How do you rate crunch time for Captain Phillips, the film, the man?

RASHMEE ROSHAN LALL November 9, 2013

Captain-Phillips-300x336Everyone says that January, when the Oscar nominations will be announced, will be crunch time for ‘Captain Phillips’, the film.

Some say that December, when the lawsuit filed by the crew of Maersk Alabama against the shipping company goes on trial, will be crunch time for Captain Phillips, the man .

Having just watched the film and heard interviews with the real Captain Phillips, I would say that crunch time started when the movie went into theatres, transfixing audiences with its portrayal of the 2009 high seas kidnapping by pirates off the Horn of Africa.

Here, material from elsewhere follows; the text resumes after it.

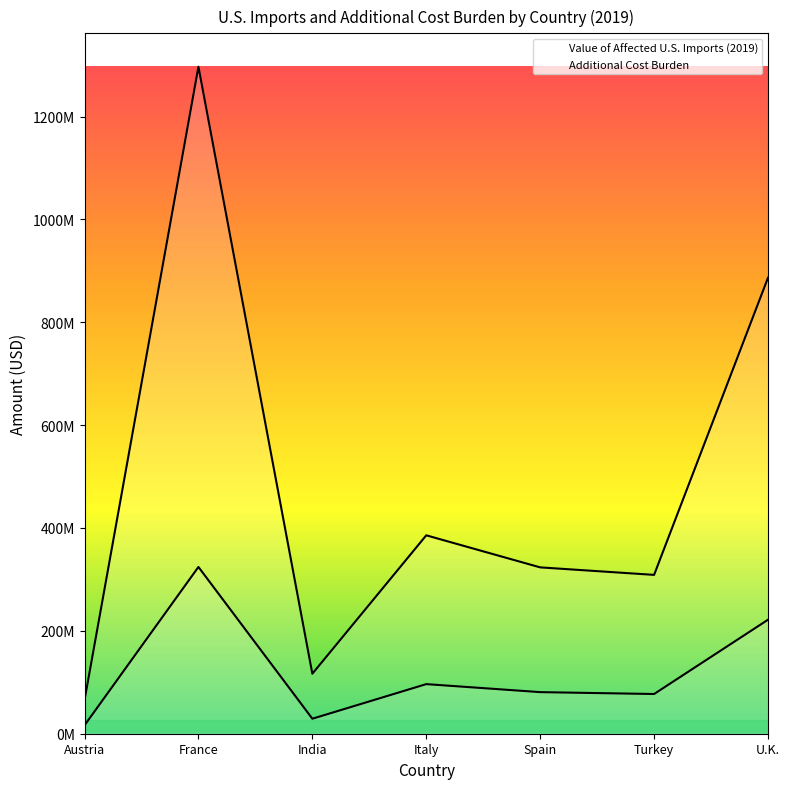

What is the spread (max minus min) of values at Austria?

48905423.2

The Maersk Alabama’s Captain Richard Phillips was taken hostage and spent four days in a sweltering lifeboat with his increasingly savage and frustrated captors. After his rescue by US Navy SEALS, the Captain went home to Vermont, took time off to recover. help someone write a book for him, returned to the sea and gave his blessings to the film. The result is Tom Hanks doing what he does best – portraying a decent man caught out by fate and striving to retain his inherent humanity.

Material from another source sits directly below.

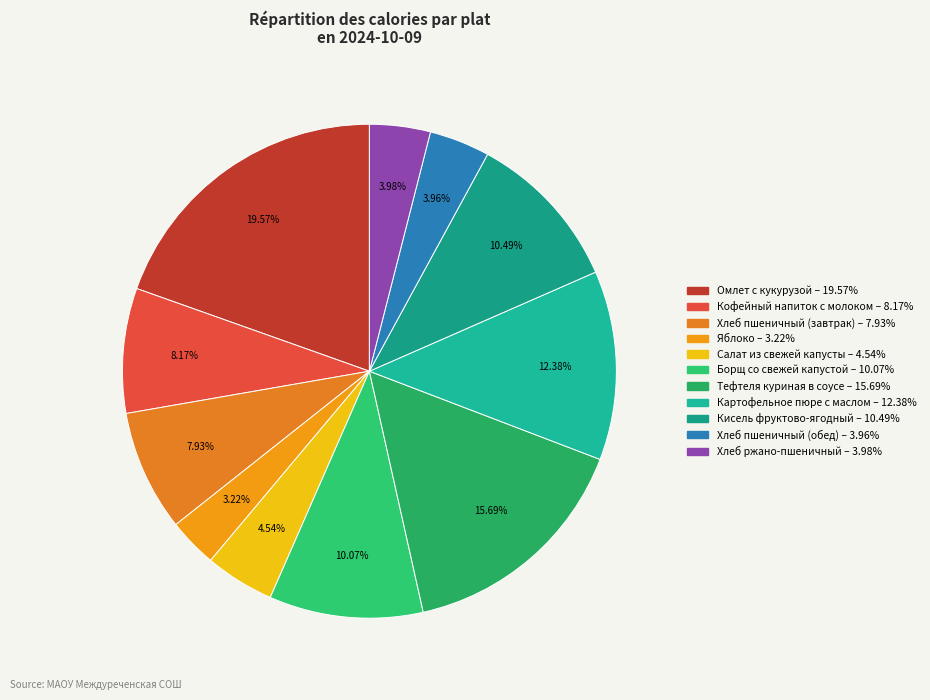

To the nearest percent, what is the difference between the Тефтеля куриная в соусе and Хлеб пшеничный (обед) slice percentages?

12%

In real terms, the best way to appreciate Captain Phillips, the film, is to listen to these interviews (the relevant bits are in the second part of the whole programme):

Tom Hanks on playing living people like Captain Philiips and the actor’s responsibility to be as accurate as possible about that intangible thing, the emotional landscape (he also talks intriguingly about growing old on camera and how difficult it is to play, say a 42-year-old any more):

http://downloads.bbc.co.uk/podcasts/worldservice/outlook/outlook_20131105-1525a.mp3

Barkhad Ali, former limo chauffeur who plays lead Somali pirate onscreen on whether he minded his homeland being portrayed as a desperate basket case:

http://www.bbc.co.uk/programmes/p01k2by3

Side by side, it might be instructive to look at the US Navy’s focus on the incidents revolving around Captain Phillips and the Maersk Alabama. The Navy seems greatly (and rightly?) proud of the way piracy has been tackled in the aftermath of the April 2009 pirate attack. The global attempt to tamp down on piracy off the Somali Basin has had very real effect – in 2012, there were just 32 incidents in that area, down from 166 in 2011; 182 in 2010 and 181 in 2009. Today, the pirate badlands is southeast Asia.

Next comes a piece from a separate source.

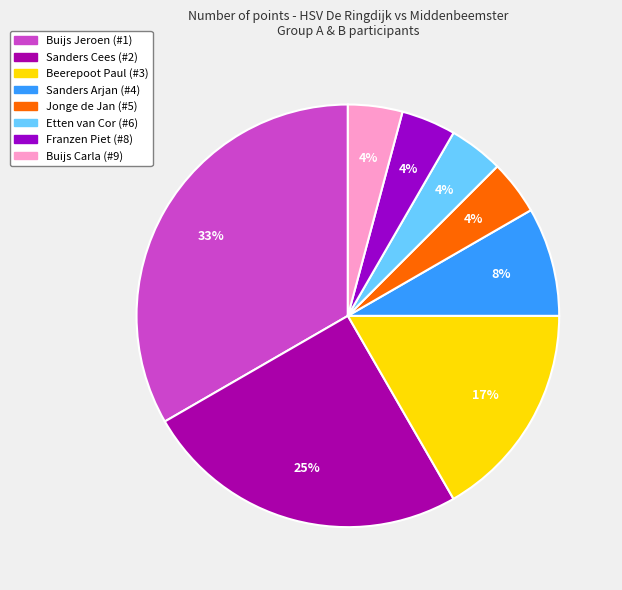

How many slices are in this pie chart?

8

More to the point is this account of what happened to another Maersk vessel in the Somali Basin, barely six months after the Captain Phillips kidnapping. As documented, four suspected pirates came within 300 yards of the ship but a “security team …responded to the attack by using evasive maneuvers, Long-Range Acoustic Devices (LRADs) and small arms fire, causing the suspected pirates to break off their attack.”

So, merchant ships got security detail. April 2009 was crunch time for the merchant marine industry.